This month sees the evenings grow longer which means less hours of darkness. However, as we are entering the summer, evenings are also getting warmer which makes it more comfortable to go out and enjoy the sky. This month, the highlight will be a total lunar eclipse where the Moon will go a deep red colour. The only problem is that is happens early in the morning on Monday 16th May. This means you’ll have to get up around 4am to see the show. I’ve included more details of the eclipse at the bottom of this article.
Sun and Moon
|Date||Sunrise (Irish Time)||Sunset (Irish Time)|
For the first half of the month Mercury is well placed in the evening sky. For the first week of May it doesn’t set for 2 hours after the Sun. Look for it low in the northwest after sunset. In the second half of the month, Mercury gets closer and closer to the Sun before passing it and becoming a poorly positioned morning object during the last week of May.

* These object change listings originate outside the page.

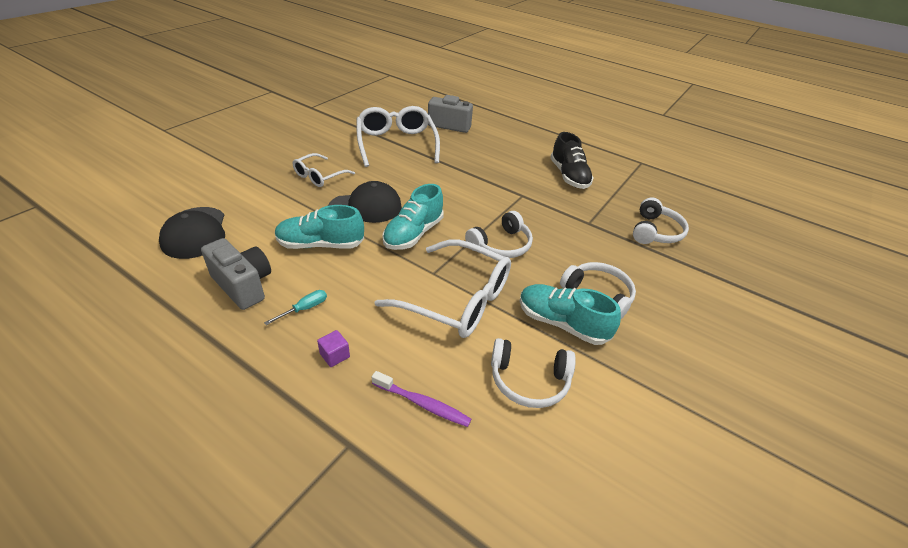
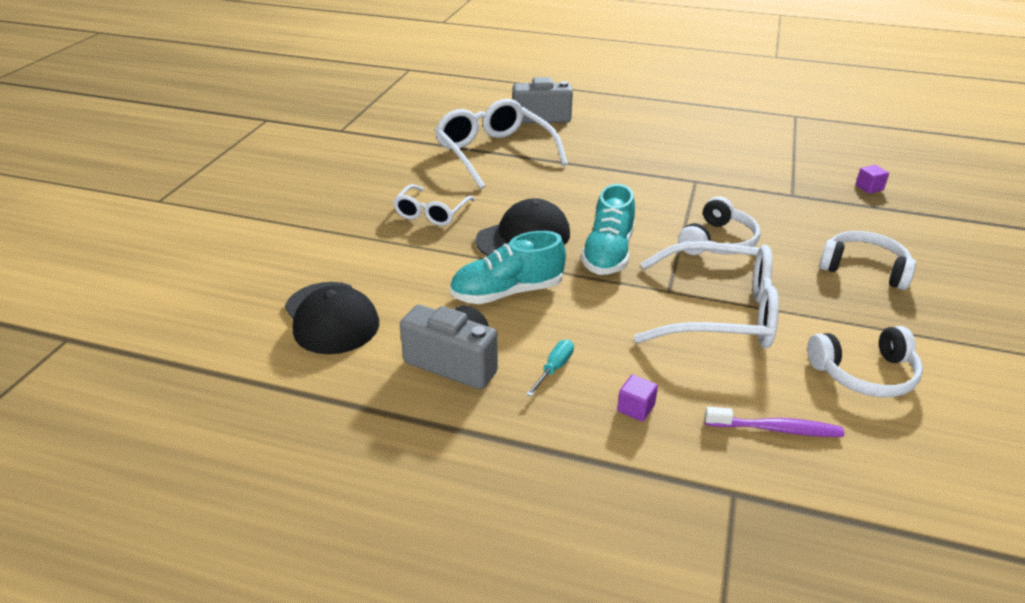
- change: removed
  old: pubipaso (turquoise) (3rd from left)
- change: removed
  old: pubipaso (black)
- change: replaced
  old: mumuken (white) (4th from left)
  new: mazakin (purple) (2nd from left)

Venus remains in the Morning sky during may. It will be very bright and unmistakable in the east about 40 mins before Sunrise. It will be very close to Jupiter at the very start of the month but will slowly move to the east as the month goes on. On the morning of 27th May, look out of Venus next to a thin crescent Moon.
Mars is in the morning sky this month. It rises about 1.5 hours before the Sun at the start of the month and this will improve as the days pass. By the end of May it will rise 2 hours before the Sun and will have brightened slightly too. Look for it low in the southeast. During the last few days of May Mars will get very close to Jupiter. The pair will have their closest approach on 29th May.
Visible in the early morning sky. It rises about 40 mins before the Sun at the start of the month. At the start of May Jupiter will appear close to Venus. As the month progresses, Venus moves away as Jupiter and Mars converge. Jupiter will be very bright and can be seen in the southeast. On the morning of 25th May, Jupiter and Mars will also be joined in the southeast by the 25% lit Moon.
Saturn is in also in the Morning sky but is quite dim. It rises before the rest of the planets currently in the morning sky, rising around 2.30am in the east. You can can look for Saturn anytime after this low in the southeast although don’t leave it too close to Sunrise or the twilight will make it impossible to see.
Stars and Constellations
The above sky chart is for 23:00 on 15/05/2022. You can click on the chart to open a new tab and bring you to Heavens Above. On this website you can generate a custom chart for the time and date you wish. As we can see, this month the winter constellations are gone and the spring constellations of Leo (the lion), Bootes (the herdsman) and Virgo (the virgin) take prominence in the South. An interesting fact about the constellation of Virgo is that the galaxy M87 is located in Virgo. M87 contains the supermassive black hole which astronomers managed to image the shadow of in 2019.
If we look directly overhead we can see Ursa Major (the bear), also known as the Plough and out to the west we have Gemini (the twins) and Auriga (the charioteer). Over in the east we can see the first signs of the summer constellations. Cygnus (the swan), Lyra (the liar) and Aquila (the eagle). The brightest stars in these constellations are Deneb, Vega and Altair and they make up the Summer Triangle which we will see rise overhead in June and July. Hercules (the Hunter) is also to the east at this time of year.
The Eta Aquarids Meteor Shower peaks on the 6th May 2022 and the Moon is out of the way. It’s not the best meteor shower with a ZHR of 55. However, It may be still worth taking a look though, as these meteors are caused by the dust left by the famous Halley’s Comet.
This May 16th we will be treated to a total lunar eclipse. This one will require some effort as it happens very early in the morning. Plan on getting an early night on the 15th. A lunar eclipse is when the Moon moves through the shadow cast by the Earth. This causes the Moon to turn a dark shade of red. One of the best things about eclipses is that you don’t need any equipment at all to watch them. Technically the eclipse begins at 1.32am but this will be impossible to see. The main show kicks off around 3.27am when the Moon starts to enter the darker part of the shadow. The Moon will then continue to darken until it sets at 5.12am. The best time to view the eclipse will be any time between 4.30am and 5am.